▶ _WHAT THIS TASK INVOLVES_
Using the records below, transcribe word for word the stretch from the line that contains "12: (435, 80, 1.64)" through the line that contains "48: (447, 40, 1.73)", both end lines included, and nothing else.

Collected data entries:
•••

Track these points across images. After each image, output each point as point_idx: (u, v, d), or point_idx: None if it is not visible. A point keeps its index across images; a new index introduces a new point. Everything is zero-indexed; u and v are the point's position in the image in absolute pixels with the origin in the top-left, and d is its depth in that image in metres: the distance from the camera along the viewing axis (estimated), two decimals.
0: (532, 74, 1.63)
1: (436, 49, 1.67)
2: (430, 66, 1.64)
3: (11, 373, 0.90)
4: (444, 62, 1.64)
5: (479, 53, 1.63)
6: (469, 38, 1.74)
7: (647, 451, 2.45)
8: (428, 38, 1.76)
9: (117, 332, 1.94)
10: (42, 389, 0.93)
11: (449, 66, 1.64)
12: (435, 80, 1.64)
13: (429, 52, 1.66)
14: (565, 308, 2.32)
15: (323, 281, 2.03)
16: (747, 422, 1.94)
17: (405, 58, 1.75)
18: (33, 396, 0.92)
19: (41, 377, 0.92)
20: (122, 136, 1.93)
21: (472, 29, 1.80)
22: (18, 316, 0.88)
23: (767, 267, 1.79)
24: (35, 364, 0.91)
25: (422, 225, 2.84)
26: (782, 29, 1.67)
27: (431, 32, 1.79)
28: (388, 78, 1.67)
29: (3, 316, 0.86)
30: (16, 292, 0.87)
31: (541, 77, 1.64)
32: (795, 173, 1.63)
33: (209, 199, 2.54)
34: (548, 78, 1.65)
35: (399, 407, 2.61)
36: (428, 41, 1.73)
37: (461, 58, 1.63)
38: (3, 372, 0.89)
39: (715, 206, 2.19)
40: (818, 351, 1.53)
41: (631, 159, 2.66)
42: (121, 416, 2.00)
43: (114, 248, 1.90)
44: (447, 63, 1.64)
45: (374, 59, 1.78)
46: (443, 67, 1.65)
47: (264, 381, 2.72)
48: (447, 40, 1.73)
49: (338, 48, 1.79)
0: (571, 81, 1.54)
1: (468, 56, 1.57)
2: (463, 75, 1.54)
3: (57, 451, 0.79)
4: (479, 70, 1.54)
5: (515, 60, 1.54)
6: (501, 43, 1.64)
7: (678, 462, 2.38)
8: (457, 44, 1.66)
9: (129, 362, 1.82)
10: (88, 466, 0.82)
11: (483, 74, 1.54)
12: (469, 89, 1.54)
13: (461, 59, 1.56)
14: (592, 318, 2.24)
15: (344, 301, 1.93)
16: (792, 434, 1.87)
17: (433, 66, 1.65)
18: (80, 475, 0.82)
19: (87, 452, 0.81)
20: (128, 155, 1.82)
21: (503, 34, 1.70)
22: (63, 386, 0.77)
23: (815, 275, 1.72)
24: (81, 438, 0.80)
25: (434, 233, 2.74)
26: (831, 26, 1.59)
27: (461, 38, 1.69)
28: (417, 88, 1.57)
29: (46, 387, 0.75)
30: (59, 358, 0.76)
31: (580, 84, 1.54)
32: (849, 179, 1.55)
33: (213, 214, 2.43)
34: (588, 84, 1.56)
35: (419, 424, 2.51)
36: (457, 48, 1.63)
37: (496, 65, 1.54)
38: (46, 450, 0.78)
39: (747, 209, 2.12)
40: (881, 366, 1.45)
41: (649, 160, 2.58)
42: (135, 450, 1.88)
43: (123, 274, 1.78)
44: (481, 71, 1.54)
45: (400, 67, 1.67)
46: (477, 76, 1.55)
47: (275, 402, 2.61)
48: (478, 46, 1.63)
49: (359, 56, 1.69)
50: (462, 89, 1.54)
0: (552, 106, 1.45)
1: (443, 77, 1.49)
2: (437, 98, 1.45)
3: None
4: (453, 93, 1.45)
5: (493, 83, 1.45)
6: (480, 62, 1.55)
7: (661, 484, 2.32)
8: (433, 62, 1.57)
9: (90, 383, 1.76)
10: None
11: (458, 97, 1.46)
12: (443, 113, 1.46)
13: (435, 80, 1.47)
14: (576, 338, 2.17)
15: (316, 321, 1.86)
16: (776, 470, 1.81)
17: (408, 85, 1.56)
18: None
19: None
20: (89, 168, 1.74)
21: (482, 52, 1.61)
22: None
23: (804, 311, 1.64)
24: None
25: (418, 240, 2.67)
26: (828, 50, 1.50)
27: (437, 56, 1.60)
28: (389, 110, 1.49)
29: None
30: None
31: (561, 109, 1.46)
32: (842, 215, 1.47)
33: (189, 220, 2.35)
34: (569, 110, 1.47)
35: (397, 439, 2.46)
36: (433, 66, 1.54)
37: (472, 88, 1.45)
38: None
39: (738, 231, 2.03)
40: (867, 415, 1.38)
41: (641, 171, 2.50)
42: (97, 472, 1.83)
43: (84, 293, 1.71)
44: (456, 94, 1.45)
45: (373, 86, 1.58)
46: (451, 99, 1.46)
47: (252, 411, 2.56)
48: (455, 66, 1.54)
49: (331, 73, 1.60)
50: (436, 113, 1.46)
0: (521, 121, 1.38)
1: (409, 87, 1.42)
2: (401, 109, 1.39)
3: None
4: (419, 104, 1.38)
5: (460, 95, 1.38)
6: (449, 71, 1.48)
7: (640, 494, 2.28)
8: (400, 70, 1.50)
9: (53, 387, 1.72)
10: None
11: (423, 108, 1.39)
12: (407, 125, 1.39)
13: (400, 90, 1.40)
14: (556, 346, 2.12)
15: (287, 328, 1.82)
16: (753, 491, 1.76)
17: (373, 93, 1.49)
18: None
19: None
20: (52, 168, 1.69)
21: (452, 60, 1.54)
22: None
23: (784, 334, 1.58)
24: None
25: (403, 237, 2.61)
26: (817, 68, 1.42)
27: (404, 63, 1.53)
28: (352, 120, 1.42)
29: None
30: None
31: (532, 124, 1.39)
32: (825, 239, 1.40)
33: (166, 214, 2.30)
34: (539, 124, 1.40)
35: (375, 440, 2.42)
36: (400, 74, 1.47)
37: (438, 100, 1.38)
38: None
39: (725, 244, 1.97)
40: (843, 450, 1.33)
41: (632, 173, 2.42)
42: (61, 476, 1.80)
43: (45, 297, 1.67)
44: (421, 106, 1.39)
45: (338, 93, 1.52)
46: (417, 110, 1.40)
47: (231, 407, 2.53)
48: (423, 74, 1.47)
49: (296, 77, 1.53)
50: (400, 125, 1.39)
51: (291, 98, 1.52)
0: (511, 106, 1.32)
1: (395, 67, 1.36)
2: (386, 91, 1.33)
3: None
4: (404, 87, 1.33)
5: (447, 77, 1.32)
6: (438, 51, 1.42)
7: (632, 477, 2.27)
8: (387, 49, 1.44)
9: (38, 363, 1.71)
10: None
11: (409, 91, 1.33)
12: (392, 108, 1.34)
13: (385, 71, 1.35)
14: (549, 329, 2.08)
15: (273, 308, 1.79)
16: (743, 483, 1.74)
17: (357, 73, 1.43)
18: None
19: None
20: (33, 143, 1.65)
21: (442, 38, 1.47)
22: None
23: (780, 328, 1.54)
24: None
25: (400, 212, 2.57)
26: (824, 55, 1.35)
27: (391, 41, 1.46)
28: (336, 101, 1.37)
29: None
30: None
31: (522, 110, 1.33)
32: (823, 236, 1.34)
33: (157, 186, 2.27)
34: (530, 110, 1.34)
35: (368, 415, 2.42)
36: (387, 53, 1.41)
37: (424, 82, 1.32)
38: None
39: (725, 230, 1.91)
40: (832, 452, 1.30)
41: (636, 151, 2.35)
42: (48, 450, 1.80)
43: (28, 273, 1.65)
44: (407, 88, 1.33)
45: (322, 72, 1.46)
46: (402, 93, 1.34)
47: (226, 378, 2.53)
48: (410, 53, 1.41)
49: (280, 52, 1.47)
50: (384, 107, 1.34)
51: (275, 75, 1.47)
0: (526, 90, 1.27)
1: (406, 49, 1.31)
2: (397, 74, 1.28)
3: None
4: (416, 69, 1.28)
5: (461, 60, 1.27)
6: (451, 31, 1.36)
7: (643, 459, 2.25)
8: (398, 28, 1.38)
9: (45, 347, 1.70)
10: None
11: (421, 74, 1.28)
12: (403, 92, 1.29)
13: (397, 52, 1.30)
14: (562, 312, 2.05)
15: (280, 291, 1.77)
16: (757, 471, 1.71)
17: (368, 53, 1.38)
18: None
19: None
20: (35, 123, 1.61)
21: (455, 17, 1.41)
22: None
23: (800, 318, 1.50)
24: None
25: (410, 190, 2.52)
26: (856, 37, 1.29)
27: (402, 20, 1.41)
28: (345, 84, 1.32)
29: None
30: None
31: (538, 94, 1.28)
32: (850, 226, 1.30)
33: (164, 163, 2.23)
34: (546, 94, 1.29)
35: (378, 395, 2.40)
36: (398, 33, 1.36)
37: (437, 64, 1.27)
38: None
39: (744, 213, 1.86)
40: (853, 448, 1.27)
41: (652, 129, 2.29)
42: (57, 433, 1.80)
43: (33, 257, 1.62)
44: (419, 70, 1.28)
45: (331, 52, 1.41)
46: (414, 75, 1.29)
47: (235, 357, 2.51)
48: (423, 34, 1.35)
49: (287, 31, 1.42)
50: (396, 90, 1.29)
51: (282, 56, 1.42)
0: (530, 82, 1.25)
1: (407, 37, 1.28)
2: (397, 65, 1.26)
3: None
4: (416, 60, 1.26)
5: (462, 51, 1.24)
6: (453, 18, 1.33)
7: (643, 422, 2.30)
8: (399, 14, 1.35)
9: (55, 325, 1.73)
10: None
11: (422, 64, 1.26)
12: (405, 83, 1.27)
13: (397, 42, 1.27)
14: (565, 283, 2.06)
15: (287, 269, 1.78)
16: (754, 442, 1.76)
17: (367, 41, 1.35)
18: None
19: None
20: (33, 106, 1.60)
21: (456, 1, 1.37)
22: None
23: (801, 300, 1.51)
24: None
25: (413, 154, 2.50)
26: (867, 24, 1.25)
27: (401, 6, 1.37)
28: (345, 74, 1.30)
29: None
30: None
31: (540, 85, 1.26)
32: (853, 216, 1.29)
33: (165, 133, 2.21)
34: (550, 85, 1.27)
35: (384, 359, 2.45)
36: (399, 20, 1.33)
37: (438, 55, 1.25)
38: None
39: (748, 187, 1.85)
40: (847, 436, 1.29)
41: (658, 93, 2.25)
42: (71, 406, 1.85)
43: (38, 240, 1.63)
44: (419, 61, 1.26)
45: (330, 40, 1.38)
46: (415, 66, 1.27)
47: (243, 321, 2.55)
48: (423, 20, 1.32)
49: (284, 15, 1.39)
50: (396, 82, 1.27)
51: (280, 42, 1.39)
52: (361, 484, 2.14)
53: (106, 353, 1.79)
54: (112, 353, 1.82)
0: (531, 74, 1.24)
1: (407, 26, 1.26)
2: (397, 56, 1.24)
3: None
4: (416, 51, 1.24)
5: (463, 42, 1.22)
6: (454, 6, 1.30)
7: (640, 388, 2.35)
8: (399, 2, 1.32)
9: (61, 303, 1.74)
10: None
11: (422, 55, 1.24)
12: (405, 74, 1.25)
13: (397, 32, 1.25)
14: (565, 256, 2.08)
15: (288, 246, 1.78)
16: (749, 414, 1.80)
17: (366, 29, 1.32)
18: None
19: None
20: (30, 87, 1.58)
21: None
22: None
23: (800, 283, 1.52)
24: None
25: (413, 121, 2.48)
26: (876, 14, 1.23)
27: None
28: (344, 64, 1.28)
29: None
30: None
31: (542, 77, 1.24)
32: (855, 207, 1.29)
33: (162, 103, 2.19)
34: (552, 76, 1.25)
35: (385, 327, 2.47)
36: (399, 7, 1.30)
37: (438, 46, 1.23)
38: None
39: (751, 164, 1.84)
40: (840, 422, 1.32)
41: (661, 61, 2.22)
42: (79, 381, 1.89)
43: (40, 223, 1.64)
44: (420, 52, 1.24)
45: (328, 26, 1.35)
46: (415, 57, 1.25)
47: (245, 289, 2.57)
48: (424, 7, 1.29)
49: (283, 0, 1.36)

•••

▶ _PROBLEM SOLUTION_
12: (435, 80, 1.64)
13: (429, 52, 1.66)
14: (565, 308, 2.32)
15: (323, 281, 2.03)
16: (747, 422, 1.94)
17: (405, 58, 1.75)
18: (33, 396, 0.92)
19: (41, 377, 0.92)
20: (122, 136, 1.93)
21: (472, 29, 1.80)
22: (18, 316, 0.88)
23: (767, 267, 1.79)
24: (35, 364, 0.91)
25: (422, 225, 2.84)
26: (782, 29, 1.67)
27: (431, 32, 1.79)
28: (388, 78, 1.67)
29: (3, 316, 0.86)
30: (16, 292, 0.87)
31: (541, 77, 1.64)
32: (795, 173, 1.63)
33: (209, 199, 2.54)
34: (548, 78, 1.65)
35: (399, 407, 2.61)
36: (428, 41, 1.73)
37: (461, 58, 1.63)
38: (3, 372, 0.89)
39: (715, 206, 2.19)
40: (818, 351, 1.53)
41: (631, 159, 2.66)
42: (121, 416, 2.00)
43: (114, 248, 1.90)
44: (447, 63, 1.64)
45: (374, 59, 1.78)
46: (443, 67, 1.65)
47: (264, 381, 2.72)
48: (447, 40, 1.73)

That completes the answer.